Supplied records START

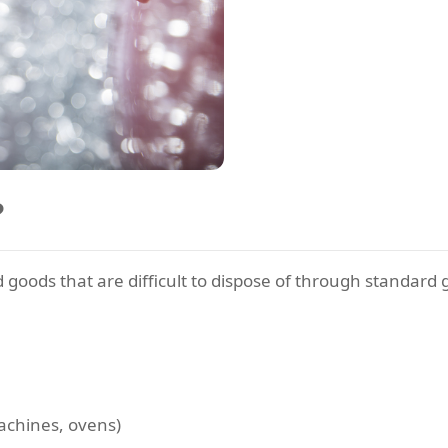
?
ods that are difficult to dispose of through standard ga
achines, ovens)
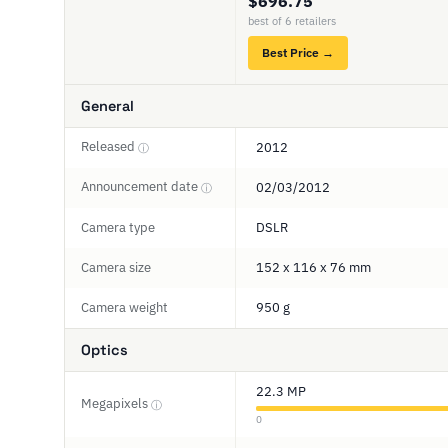
$696.75
best of 6 retailers
Best Price →
General
Released
2012
ⓘ
Announcement date
02/03/2012
ⓘ
Camera type
DSLR
Camera size
152 x 116 x 76 mm
Camera weight
950 g
Optics
22.3 MP
Megapixels
ⓘ
0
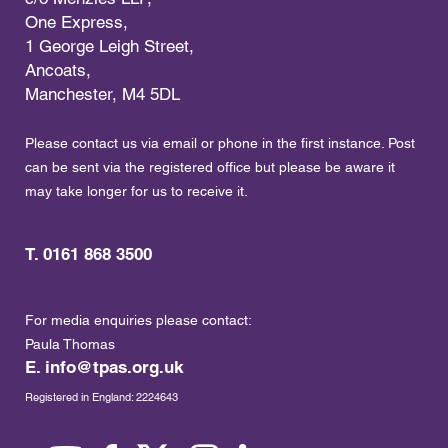
One Express,
1 George Leigh Street,
Ancoats,
Manchester, M4 5DL
Please contact us via email or phone in the first instance. Post
can be sent via the registered office but please be aware it
may take longer for us to receive it.
T. 0161 868 3500
For media enquiries please contact:
Paula Thomas
E.
info@tpas.org.uk
Registered in England: 2224643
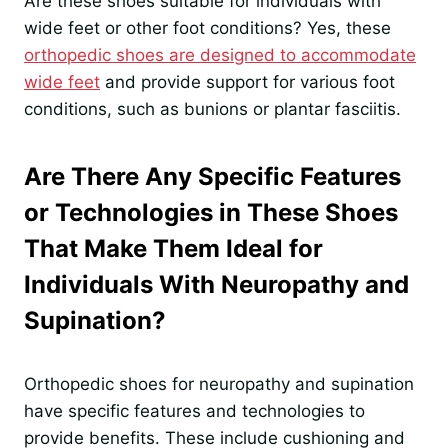
Are these shoes suitable for individuals with
wide feet or other foot conditions? Yes, these
orthopedic shoes are designed to accommodate
wide feet
and provide support for various foot
conditions, such as bunions or plantar fasciitis.
Are There Any Specific Features
or Technologies in These Shoes
That Make Them Ideal for
Individuals With Neuropathy and
Supination?
Orthopedic shoes for neuropathy and supination
have specific features and technologies to
provide benefits. These include cushioning and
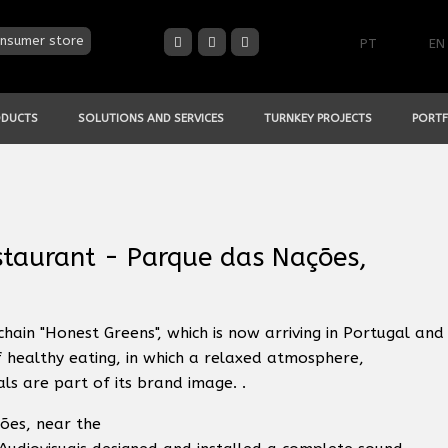
nsumer store
PT
EN
ODUCTS
SOLUTIONS AND SERVICES
TURNKEY PROJECTS
PORTF
taurant - Parque das Nações,
chain "Honest Greens", which is now arriving in Portugal and
f healthy eating, in which a relaxed atmosphere,
s are part of its brand image. .
ões, near the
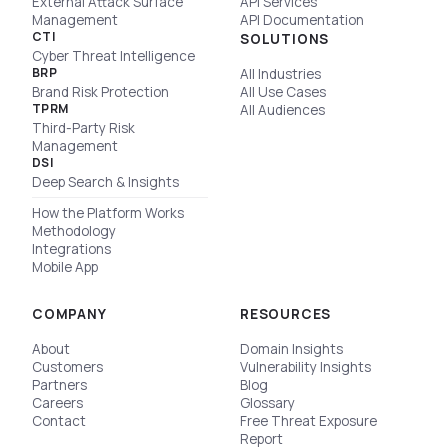
External Attack Surface
API Services
Management
API Documentation
CTI
SOLUTIONS
Cyber Threat Intelligence
BRP
All Industries
Brand Risk Protection
All Use Cases
TPRM
All Audiences
Third-Party Risk
Management
DSI
Deep Search & Insights
How the Platform Works
Methodology
Integrations
Mobile App
COMPANY
RESOURCES
About
Domain Insights
Customers
Vulnerability Insights
Partners
Blog
Careers
Glossary
Contact
Free Threat Exposure
Report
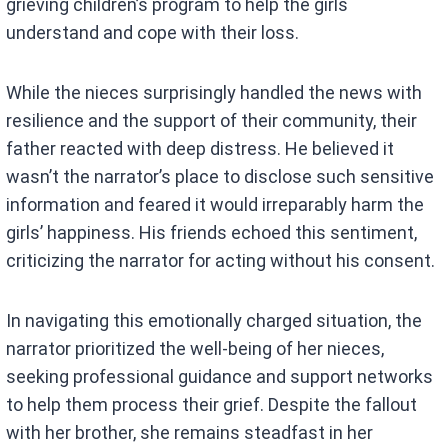
grieving children’s program to help the girls
understand and cope with their loss.
While the nieces surprisingly handled the news with
resilience and the support of their community, their
father reacted with deep distress. He believed it
wasn’t the narrator’s place to disclose such sensitive
information and feared it would irreparably harm the
girls’ happiness. His friends echoed this sentiment,
criticizing the narrator for acting without his consent.
In navigating this emotionally charged situation, the
narrator prioritized the well-being of her nieces,
seeking professional guidance and support networks
to help them process their grief. Despite the fallout
with her brother, she remains steadfast in her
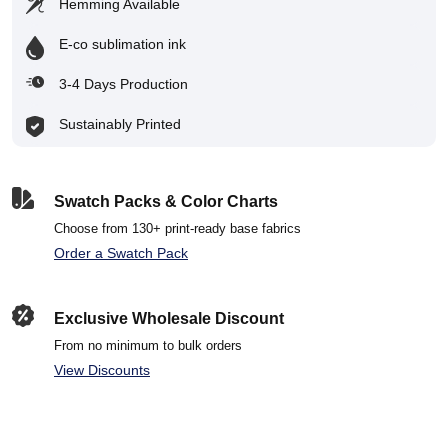
Hemming Available
E-co sublimation ink
3-4 Days Production
Sustainably Printed
Swatch Packs & Color Charts
Choose from 130+ print-ready base fabrics
Order a Swatch Pack
Exclusive Wholesale Discount
From no minimum to bulk orders
View Discounts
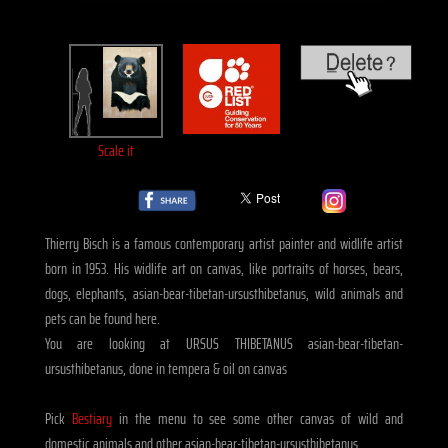
Scale it
Thierry Bisch is a famous contemporary artist painter and widlife artist
born in 1953. His widlife art on canvas, like portraits of horses, bears,
dogs, elephants, asian-bear-tibetan-ursusthibetanus, wild animals and
pets can be found here.
You are looking at URSUS THIBETANUS asian-bear-tibetan-
ursusthibetanus, done in tempera & oil on canvas
Pick
Bestiary
in the menu to see some other canvas of wild and
domestic animals and other asian-bear-tibetan-ursusthibetanus.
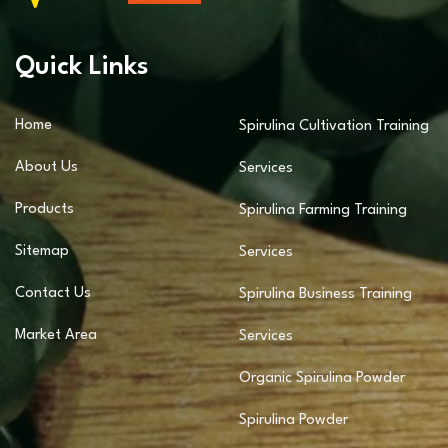
Quick Links
Home
Spirulina Cultivation Training
About Us
Services
Products
Spirulina Farming Training
Sitemap
Services
Contact Us
Spirulina Business Training
Market Area
Services
Organic Spirulina Powder
Spirulina Powder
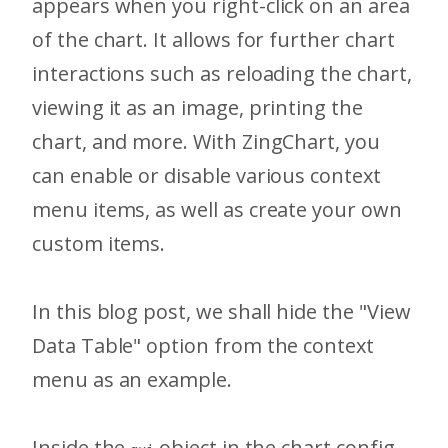
appears when you right-click on an area
of the chart. It allows for further chart
interactions such as reloading the chart,
viewing it as an image, printing the
chart, and more. With ZingChart, you
can enable or disable various context
menu items, as well as create your own
custom items.
In this blog post, we shall hide the "View
Data Table" option from the context
menu as an example.
Inside the
object in the chart config,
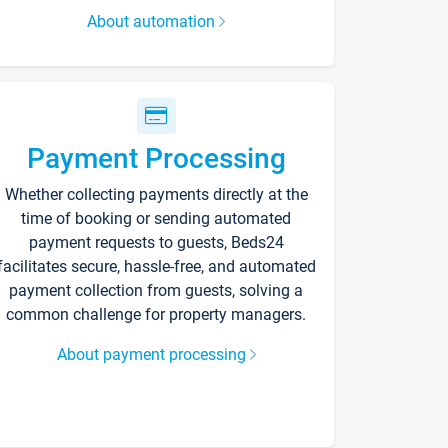
About automation
Payment Processing
Whether collecting payments directly at the
time of booking or sending automated
payment requests to guests, Beds24
facilitates secure, hassle-free, and automated
payment collection from guests, solving a
common challenge for property managers.
About payment processing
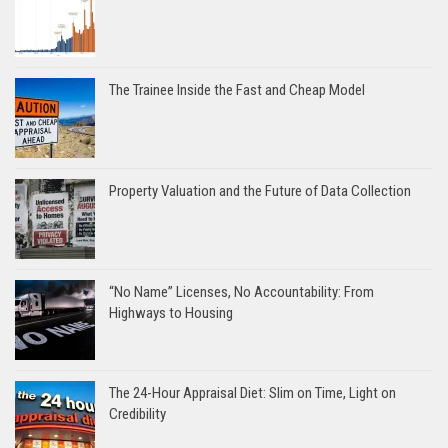
The Trainee Inside the Fast and Cheap Model
Property Valuation and the Future of Data Collection
“No Name” Licenses, No Accountability: From
Highways to Housing
The 24-Hour Appraisal Diet: Slim on Time, Light on
Credibility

Supplied records END

What is being asked — Transcribe the lines above exactly, beginning at the one with "menu items, as well as create your own" and ending at the one with "Highways to Housing". Include both; exclude the pictures.

Result below —
menu items, as well as create your own
custom items.
In this blog post, we shall hide the "View
Data Table" option from the context
menu as an example.
Inside the
object in the chart config,
About automation
Payment Processing
Whether collecting payments directly at the
time of booking or sending automated
payment requests to guests, Beds24
facilitates secure, hassle-free, and automated
payment collection from guests, solving a
common challenge for property managers.
About payment processing
The Trainee Inside the Fast and Cheap Model
Property Valuation and the Future of Data Collection
“No Name” Licenses, No Accountability: From
Highways to Housing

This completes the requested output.